O rebanho bovino dos EUA caiu para 86,2 milhões de cabeças em janeiro de 2026, o menor nível em 75 anos, segundo o Departamento de Agricultura americano (USDA).
Agora, uma praga erradicada do país desde 1966 reapareceu no Texas e ameaça pressionar ainda mais a oferta de carne. Para o Brasil, o cenário representa uma oportunidade concreta de ampliar as exportações para o mercado americano.
A praga é a bicheira-do-novo-mundo, causada pela mosca Cochliomyia hominivorax. A fêmea deposita ovos em feridas abertas de animais de sangue quente, e as larvas atacam tecido vivo, podendo matar um bovino em poucos dias sem tratamento.
O primeiro caso foi confirmado pelo USDA em 3 de junho, num bezerro de três semanas no condado de Zavala, no Texas.

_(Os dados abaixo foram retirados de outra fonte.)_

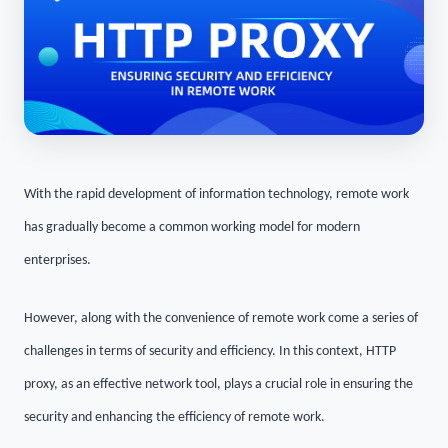
With the rapid development of information technology, remote work
has gradually become a common working model for modern
enterprises.
However, along with the convenience of remote work come a series of
challenges in terms of security and efficiency. In this context, HTTP
proxy, as an effective network tool, plays a crucial role in ensuring the
security and enhancing the efficiency of remote work.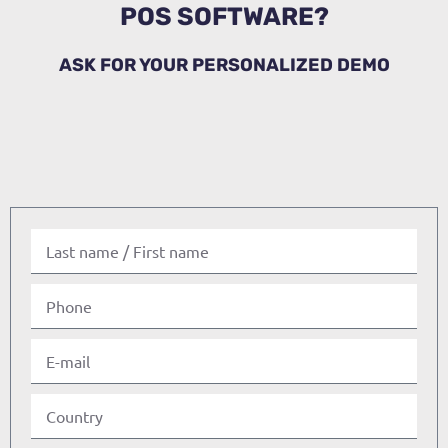
POS SOFTWARE?
ASK FOR YOUR PERSONALIZED DEMO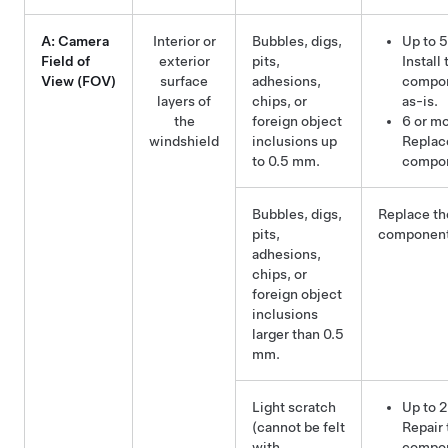
A: Camera
Interior or
Bubbles, digs,
Up to 5
Field of
exterior
pits,
Install 
View (FOV)
surface
adhesions,
compo
layers of
chips, or
as-is.
the
foreign object
6 or mo
windshield
inclusions up
Replac
to 0.5 mm.
compo
Bubbles, digs,
Replace th
pits,
component
adhesions,
chips, or
foreign object
inclusions
larger than 0.5
mm.
Light scratch
Up to 2
(cannot be felt
Repair 
with
compo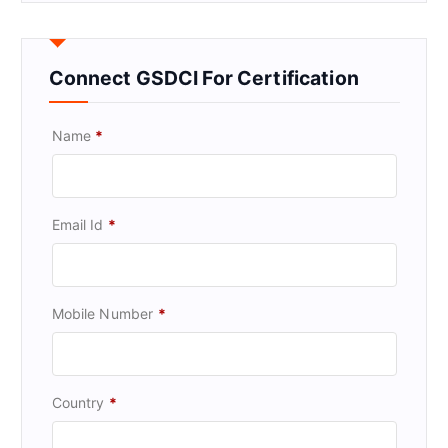
Connect GSDCI For Certification
Name
*
Email Id
*
Mobile Number
*
Country
*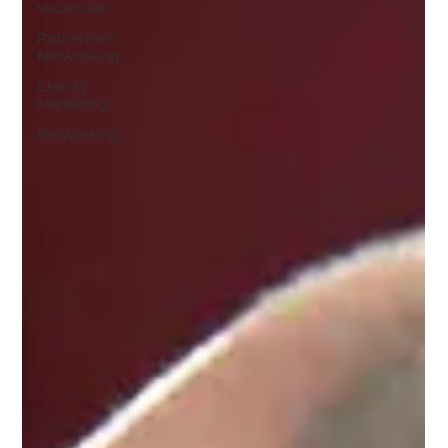
Vacancies
Rotherham
Networking
Charity
Marketing
Networking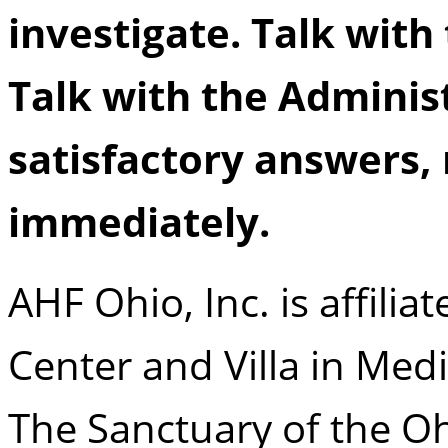
investigate. Talk with
Talk with the Administ
satisfactory answers,
immediately.
AHF Ohio, Inc. is affili
Center and Villa in Med
The Sanctuary of the Ohi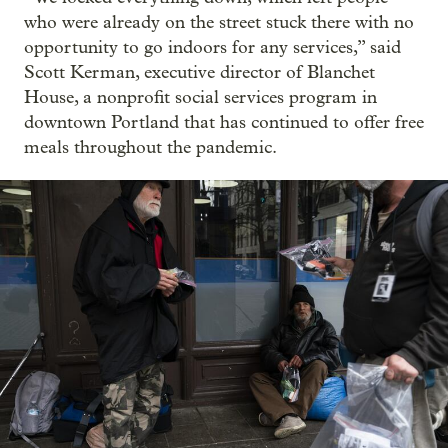
who were already on the street stuck there with no
opportunity to go indoors for any services,” said
Scott Kerman, executive director of Blanchet
House, a nonprofit social services program in
downtown Portland that has continued to offer free
meals throughout the pandemic.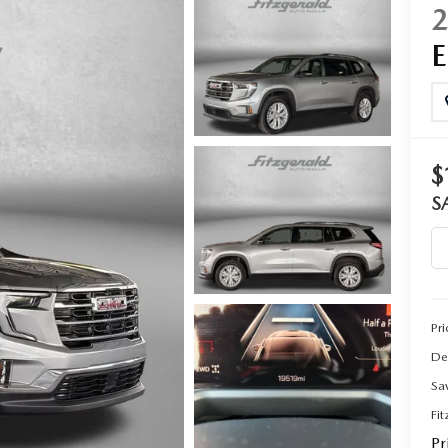
CENTER
$
S
Pri
De
Sa
Fi
Pr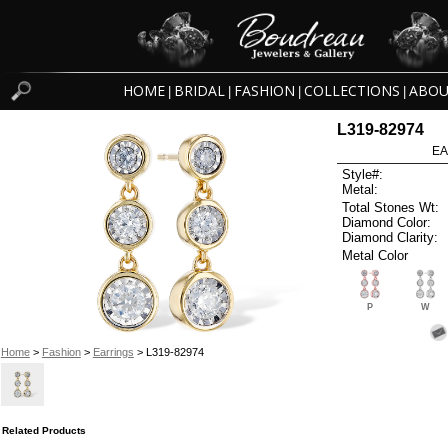
HOME
BRIDAL
FASHION
COLLECTIONS
ABOU
|
|
|
|
L319-82974
EA
Style#:
Metal:
Total Stones Wt:
Diamond Color:
Diamond Clarity:
Metal Color
P
W
Home
>
Fashion
>
Earrings
> L319-82974
Related Products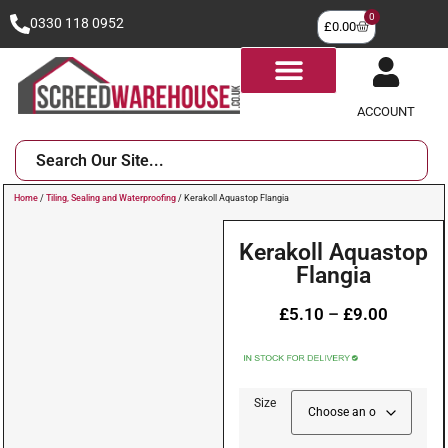
0
0330 118 0952
£
0.00
ACCOUNT
Home
/
Tiling, Sealing and Waterproofing
/ Kerakoll Aquastop Flangia
Kerakoll Aquastop
Flangia
£
5.10
–
£
9.00
Size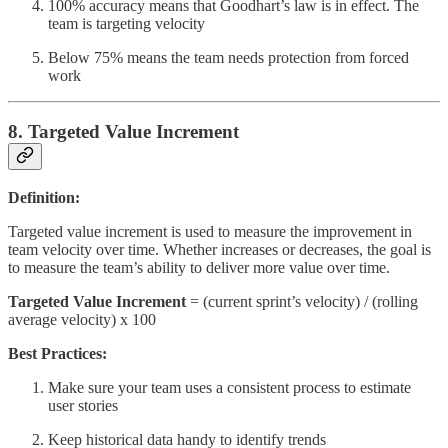
100% accuracy means that Goodhart’s law is in effect. The
team is targeting velocity
Below 75% means the team needs protection from forced
work
8. Targeted Value Increment
Definition:
Targeted value increment is used to measure the improvement in
team velocity over time. Whether increases or decreases, the goal is
to measure the team’s ability to deliver more value over time.
Targeted Value Increment
= (current sprint’s velocity) / (rolling
average velocity) x 100
Best Practices:
Make sure your team uses a consistent process to estimate
user stories
Keep historical data handy to identify trends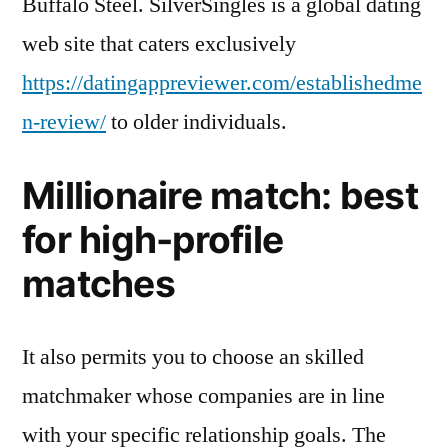
Buffalo Steel. SilverSingles is a global dating
web site that caters exclusively
https://datingappreviewer.com/establishedme
n-review/
to older individuals.
Millionaire match: best
for high-profile
matches
It also permits you to choose an skilled
matchmaker whose companies are in line
with your specific relationship goals. The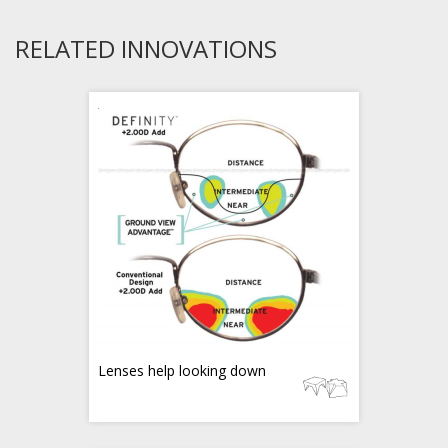
RELATED INNOVATIONS
Lenses help looking down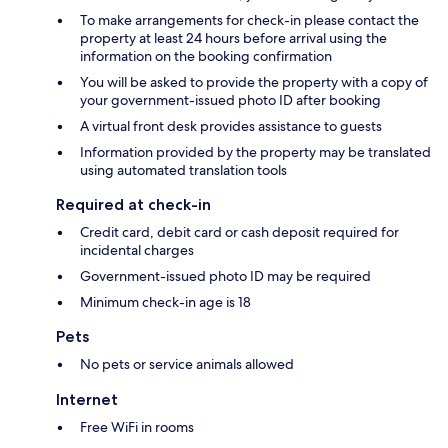
To make arrangements for check-in please contact the
property at least 24 hours before arrival using the
information on the booking confirmation
You will be asked to provide the property with a copy of
your government-issued photo ID after booking
A virtual front desk provides assistance to guests
Information provided by the property may be translated
using automated translation tools
Required at check-in
Credit card, debit card or cash deposit required for
incidental charges
Government-issued photo ID may be required
Minimum check-in age is 18
Pets
No pets or service animals allowed
Internet
Free WiFi in rooms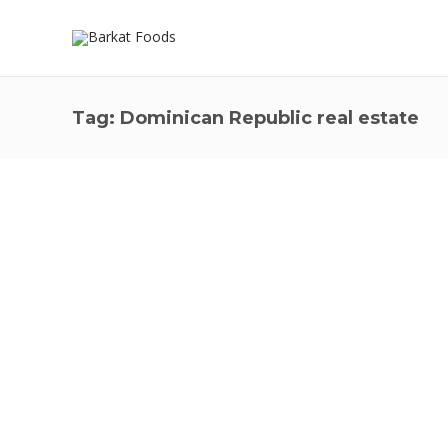
Tag:
Dominican Republic real estate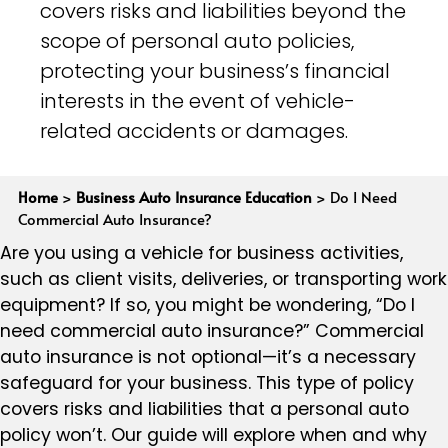
covers risks and liabilities beyond the
scope of personal auto policies,
protecting your business’s financial
interests in the event of vehicle-
related accidents or damages.
Home
>
Business Auto Insurance Education
>
Do I Need
Commercial Auto Insurance?
Are you using a vehicle for business activities,
such as client visits, deliveries, or transporting work
equipment? If so, you might be wondering, “Do I
need commercial auto insurance?” Commercial
auto insurance is not optional—it’s a necessary
safeguard for your business. This type of policy
covers risks and liabilities that a personal auto
policy won’t. Our guide will explore when and why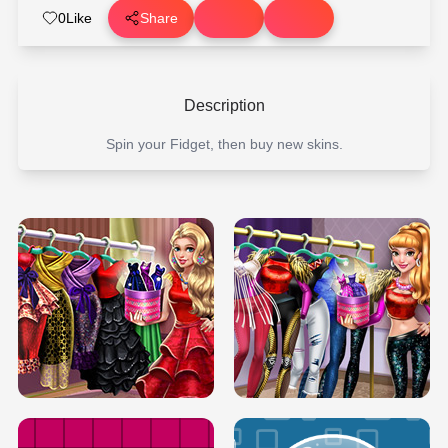
0
Like
Share
Description
Spin your Fidget, then buy new skins.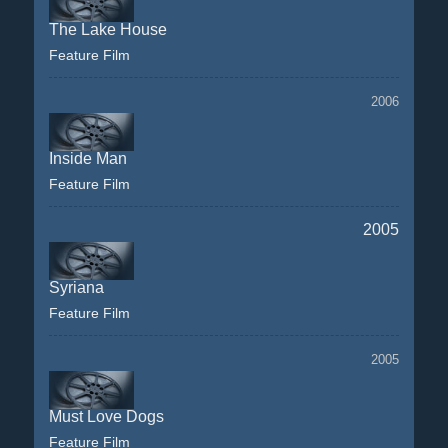
The Lake House
Feature Film
2006
Inside Man
Feature Film
2005
Syriana
Feature Film
2005
Must Love Dogs
Feature Film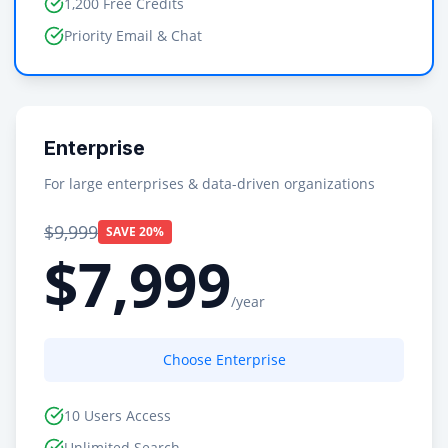
1,200 Free Credits
Priority Email & Chat
Enterprise
For large enterprises & data-driven organizations
$9,999
SAVE 20%
$7,999
/year
Choose Enterprise
10 Users Access
Unlimited Search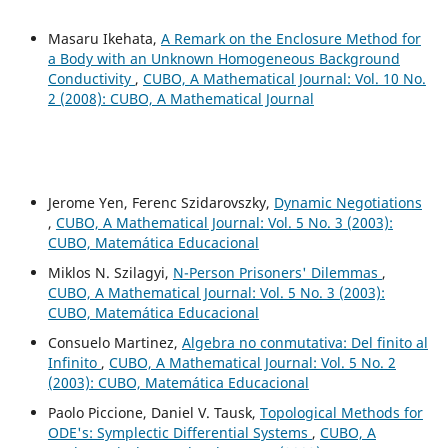
Masaru Ikehata,
A Remark on the Enclosure Method for
a Body with an Unknown Homogeneous Background
Conductivity
,
CUBO, A Mathematical Journal: Vol. 10 No.
2 (2008): CUBO, A Mathematical Journal
Jerome Yen, Ferenc Szidarovszky,
Dynamic Negotiations
,
CUBO, A Mathematical Journal: Vol. 5 No. 3 (2003):
CUBO, Matemática Educacional
Miklos N. Szilagyi,
N-Person Prisoners' Dilemmas
,
CUBO, A Mathematical Journal: Vol. 5 No. 3 (2003):
CUBO, Matemática Educacional
Consuelo Martinez,
Algebra no conmutativa: Del finito al
Infinito
,
CUBO, A Mathematical Journal: Vol. 5 No. 2
(2003): CUBO, Matemática Educacional
Paolo Piccione, Daniel V. Tausk,
Topological Methods for
ODE's: Symplectic Differential Systems
,
CUBO, A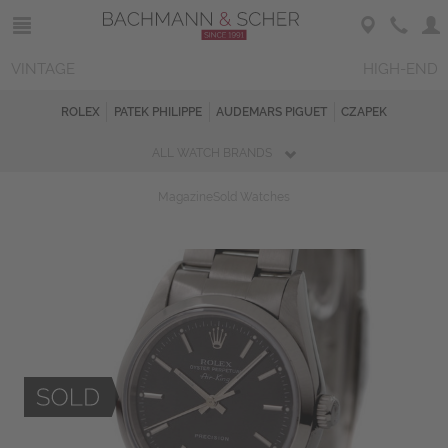
VINTAGE
HIGH-END
ROLEX
PATEK PHILIPPE
AUDEMARS PIGUET
CZAPEK
ALL WATCH BRANDS
Magazine
Sold Watches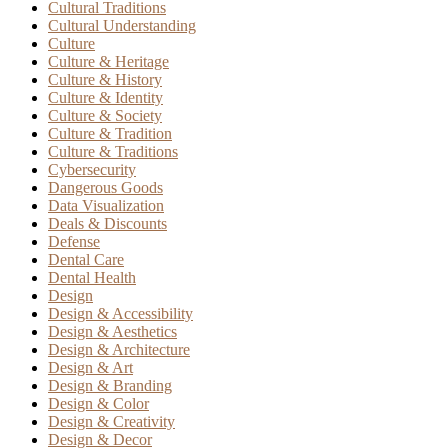
Cultural Traditions
Cultural Understanding
Culture
Culture & Heritage
Culture & History
Culture & Identity
Culture & Society
Culture & Tradition
Culture & Traditions
Cybersecurity
Dangerous Goods
Data Visualization
Deals & Discounts
Defense
Dental Care
Dental Health
Design
Design & Accessibility
Design & Aesthetics
Design & Architecture
Design & Art
Design & Branding
Design & Color
Design & Creativity
Design & Decor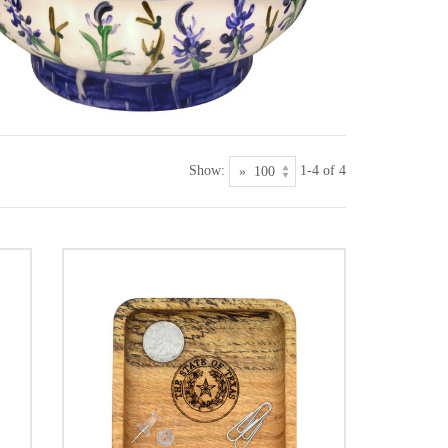
Show:
1-4 of 4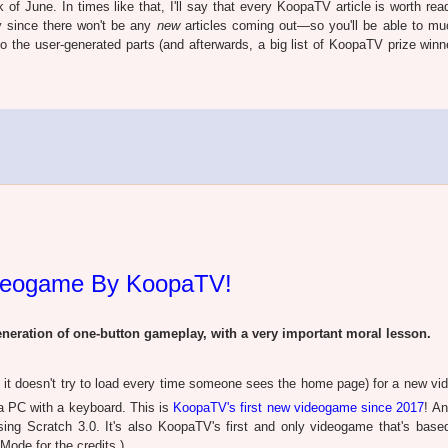
of June. In times like that, I'll say that every KoopaTV article is worth rea
y since there won't be any
new
articles coming out—so you'll be able to m
to the user-generated parts (and afterwards, a big list of KoopaTV prize winn
ideogame By KoopaTV!
ration of one-button gameplay, with a very important moral lesson.
 it doesn't try to load every time someone sees the home page) for a new v
a PC with a keyboard. This is
KoopaTV's first new videogame since 2017
! An
sing Scratch 3.0. It's also KoopaTV's first and only videogame that's base
Mode for the credits.)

A praga não é novidade para o pecuarista brasileiro, a bicheira é endêmica no Brasil e os produtores já sabem como tratá-la. Nos Estados Unidos, porém, o setor não tem esse histórico, o que torna a infestação mais perigosa.
O prejuízo potencial para a economia do Texas pode chegar a US$ 1,8 bilhão, segundo estimativas baseadas no impacto histórico da praga.

Por que isso beneficia o Brasil
Para conter a disseminação, os EUA suspenderam a entrada de gado vivo do México, principal fornecedor de animais jovens para os confinamentos americanos. Sem esse gado, a oferta para abate ficou ainda mais restrita, e os preços subiram quase 15% em 12 meses nos supermercados americanos.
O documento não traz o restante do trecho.